- [SUPPLIED TEXT]
"""

Karamanski continues his story as his men follow up the Liard River, beyond the Kechika River. “The rest of the day was spent in the usual upstream struggle; the voyageurs wading through the shallows with the tracking line over their shoulders, pulled the canoe up the nameless riffles created by every bend in the river.” Some men complained (no wonder!), and they rested for a day in front of the fire. After a day and a half of light duty and a full stomach, because they had shot a moose, the men were in a much better mood. They broke camp at 4 am. on August 8, and through the fog they heard the rumble of rapids ahead. These were the Cranberry Rapids, the last major obstacle on the river. They poled up the rapids easily, and beyond the river valley spread out and mountains were replaced by gently rolling hills. On August 14 McLeod reached a major tributary of the river which he named Dease River, after Peter Warren Dease. On reaching the first rapid on the Dease, he turned back, continuing his journey up the Liard for another full week. The riverbed became smaller and they felt they were approaching the end of their journey. By accident he directed his canoe up the Frances River (which is today still called the Frances River, I note). Fallen trees blocks the channel, and as darkness fell they were forced to camp short of their goal. It was not until the middle of the next day that they were able to reach Frances Lake.

From Frances Lake, future explorers would find their way from that lake north by a portage to the Pelly and the Yukon River, where the HBC post of Pelly Banks stood. But this will be in a future post. As far as McLeod was concerned, he had completed his journey. Back on the Liard he and his men made their way quickly downstream. At the Mountain Portage Rapids, McLeod decided to run the rapids and broke his canoe on a rock. They barely made it ashore, but repaired the canoe and continued downriver. At the Portage Brule Rapids, the voyageurs ran the rapid but broke their canoe into three pieces in the cascade of water from a rock that protruded into the stream — two men were drowned, and two others barely made it ashore. With difficulty, McLeod’s men rebuilt the canoe using only a crooked knife, which resulted in what McLeod called “our crazy craft.” They descended the river again, carefully sticking close to shore and taking no risks, and enjoyed no more dangerous adventures. On September 9 they reached Fort Simpson in safety. McLeod had completed his exploratory survey of the Liard River all the way to Frances Lake in seventy-four days.

"""

- [INFORMATION SHOWN]
"""

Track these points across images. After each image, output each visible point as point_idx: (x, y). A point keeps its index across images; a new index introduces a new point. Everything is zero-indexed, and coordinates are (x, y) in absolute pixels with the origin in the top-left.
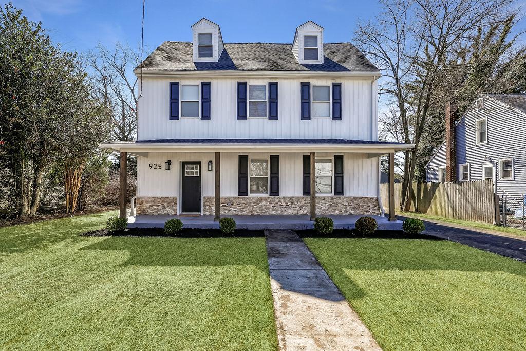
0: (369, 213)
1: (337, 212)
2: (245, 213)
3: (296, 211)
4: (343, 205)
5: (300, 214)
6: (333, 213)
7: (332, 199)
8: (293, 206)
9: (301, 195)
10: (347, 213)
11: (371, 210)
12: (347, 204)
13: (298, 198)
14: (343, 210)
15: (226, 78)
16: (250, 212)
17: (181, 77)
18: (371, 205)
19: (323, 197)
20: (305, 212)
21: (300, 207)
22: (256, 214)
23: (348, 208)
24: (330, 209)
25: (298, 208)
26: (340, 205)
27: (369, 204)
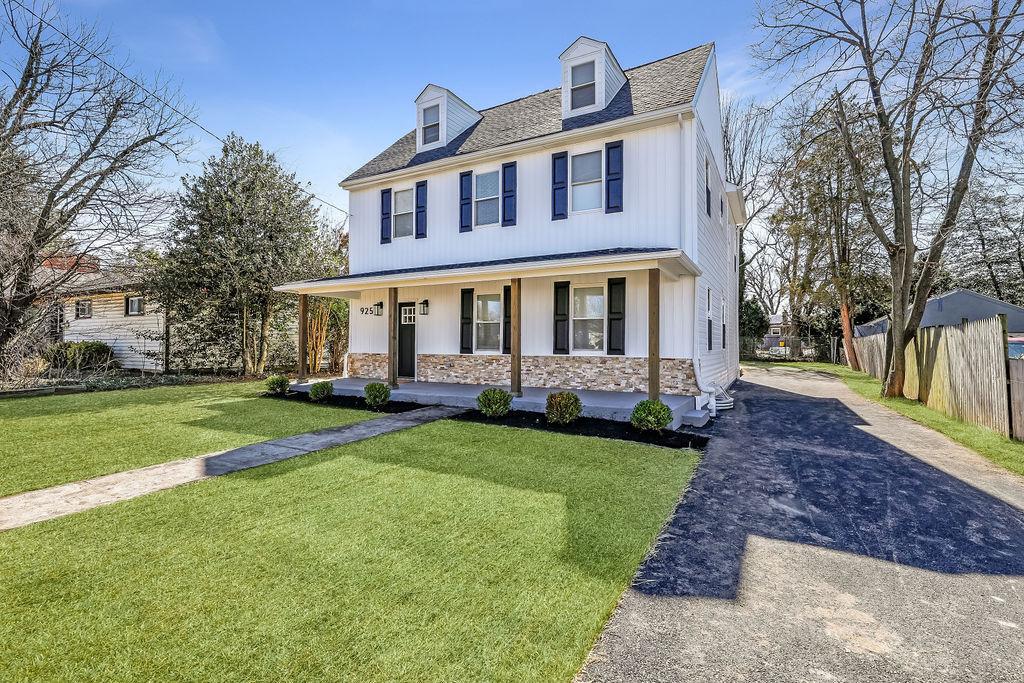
0: (676, 391)
1: (612, 387)
2: (468, 381)
3: (542, 381)
4: (624, 373)
5: (548, 386)
6: (604, 388)
7: (604, 361)
8: (538, 372)
9: (550, 353)
10: (632, 390)
11: (680, 385)
12: (631, 371)
13: (546, 358)
14: (623, 383)
15: (445, 170)
16: (477, 379)
17: (392, 181)
18: (681, 376)
19: (587, 358)
20: (557, 383)
21: (549, 373)
22: (484, 383)
23: (633, 379)
24: (600, 380)
25: (545, 376)
26: (617, 372)
27: (676, 372)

"""

- [EXERCISE TASKS]
[1] In the Liard River account, on what date did McLeod reach the tributary he named the Dease River?
[2] Do these statements agree with the Liard River account? Answer yes or no for each, and quote the words from the account that decide it.
(a) The men broke camp at 4 a.m. on August 8.
(b) McLeod steered his canoe up the Frances River on purpose.
(c) McLeod and his men reached Fort Simpson on September 9.
[3] Please pick up the Liard River account after its final sentence and write the paragraph that comes next.

- [TASK RESULTS]
[1] August 14.

[2]
(a) Yes: "They broke camp at 4 am. on August 8"
(b) No: "By accident he directed his canoe up the Frances River"
(c) Yes: "On September 9 they reached Fort Simpson in safety."

[3]
In 1832, Chief Factor Edward Smith (called Old Daddy Smith by his men) ordered that Fort Halkett be moved from the Fort Nelson River to the upper Liard, near the Smith River. There was a delay, but it seems that John McLeod completed the post at its new location by 1834. Robert Campbell came into the territory in fall of 1834, and John McLeod left in spring 1835, after spending his winter at Fort Simpson (where he met Campbell) and at Fort Halkett. According to R. M. Patterson, in his book Trail to the Interior [Victoria: Touchwood Editions, 2007], p. 126, Robert Campbell picked John McLeod’s brains.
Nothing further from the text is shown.